I wait for Rollins, keeping the breath going though the words. Didn’t. Wouldn’t. Shouldn’t. Couldn’t. Mightn’t.

Why do I still care? Why do I care if I’m not good enough for him? He’s a cynical robot with no heart.

Then I remember my friends. That’s why I care.

I get on my hands and knees to pick up the sequins now. It would be easier to sew on new ones, but I’m imagining pigeons trying to eat them and getting sick.

Whatever. I may be the world’s most loserish Broadway hopeful, but that’s not a reason to go hurting birds.

The most painful critique of his came down after my senior project, a solo monologue and song-and-dance number from a musical adaptation of Age of Innocence, all upscale NY society women. The perfect part for a well-mannered girl. I felt like I’d internalized the character of May, and I had that polished GA accent so deep in me, I felt like I was even dreaming in it.

And then word came back that he’d seen it—maybe on YouTube, or on a fellow student’s phone—and passed his judgment. Two words. All wrong.

It was as if he alone knew. As if he alone saw the poor girl burning through.

Didn’t didn’t didn’t didn’t didn’t, I emote silently to all of Manhattan. I didn’t think.

Maybe they can all hear it.





6




A cool smile is never out of style.

~The Max Hilton Playbook: Ten Golden Rules for Landing the Hottest Girl in the Room





* * *



Mia

Kelsey has her dance stuff on when I get home. “Petra canceled her jazz dance class—we have the studio for two hours. The one with the piano. Hurry!”

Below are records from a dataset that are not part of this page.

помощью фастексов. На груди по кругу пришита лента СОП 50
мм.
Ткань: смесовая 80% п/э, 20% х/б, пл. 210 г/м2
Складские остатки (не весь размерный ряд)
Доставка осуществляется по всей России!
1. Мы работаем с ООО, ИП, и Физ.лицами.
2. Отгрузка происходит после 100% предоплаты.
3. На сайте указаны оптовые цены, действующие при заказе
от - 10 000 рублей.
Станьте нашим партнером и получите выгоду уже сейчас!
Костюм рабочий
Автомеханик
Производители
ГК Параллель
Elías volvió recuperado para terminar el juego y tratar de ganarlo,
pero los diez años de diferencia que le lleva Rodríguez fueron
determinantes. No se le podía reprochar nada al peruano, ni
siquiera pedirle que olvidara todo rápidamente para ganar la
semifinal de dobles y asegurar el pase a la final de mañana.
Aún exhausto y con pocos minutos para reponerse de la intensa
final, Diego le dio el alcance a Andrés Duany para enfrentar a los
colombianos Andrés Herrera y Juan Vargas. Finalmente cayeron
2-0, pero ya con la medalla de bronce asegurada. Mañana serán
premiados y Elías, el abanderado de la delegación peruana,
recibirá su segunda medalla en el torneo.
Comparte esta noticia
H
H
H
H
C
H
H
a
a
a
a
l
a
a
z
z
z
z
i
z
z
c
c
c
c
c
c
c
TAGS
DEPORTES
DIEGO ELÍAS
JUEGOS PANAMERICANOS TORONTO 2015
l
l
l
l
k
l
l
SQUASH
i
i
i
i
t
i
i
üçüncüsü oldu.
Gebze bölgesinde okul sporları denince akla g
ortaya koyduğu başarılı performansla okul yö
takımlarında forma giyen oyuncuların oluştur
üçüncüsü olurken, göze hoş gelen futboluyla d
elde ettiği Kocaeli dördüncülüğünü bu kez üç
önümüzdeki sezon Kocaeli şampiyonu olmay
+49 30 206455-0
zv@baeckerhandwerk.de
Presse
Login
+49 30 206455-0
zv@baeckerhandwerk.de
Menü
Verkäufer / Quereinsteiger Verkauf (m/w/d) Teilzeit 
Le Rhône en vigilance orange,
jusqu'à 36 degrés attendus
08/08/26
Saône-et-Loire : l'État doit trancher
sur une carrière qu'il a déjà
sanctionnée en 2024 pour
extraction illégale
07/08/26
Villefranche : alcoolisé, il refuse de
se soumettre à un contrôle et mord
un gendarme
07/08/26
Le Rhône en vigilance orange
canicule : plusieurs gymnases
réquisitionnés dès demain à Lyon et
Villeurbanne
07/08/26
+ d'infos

“Oh my god, I’m there.” I hand her a bag—a double-order mistake. “Korean fried chicken with spicy dressing. You’re gonna die.”

“Smells...mmm. I’m eating half now. But only half.” She digs into the bag while I rush into my room to get ready. Kelsey teaches at the dance studio just up 45th Street.

I scrounge up my dance workout clothes. Kelsey’s helping me with my dance moves for the audition, and I’m helping her nail her song. Usually we practice with recorded piano, but it’ll be good for her to do it live.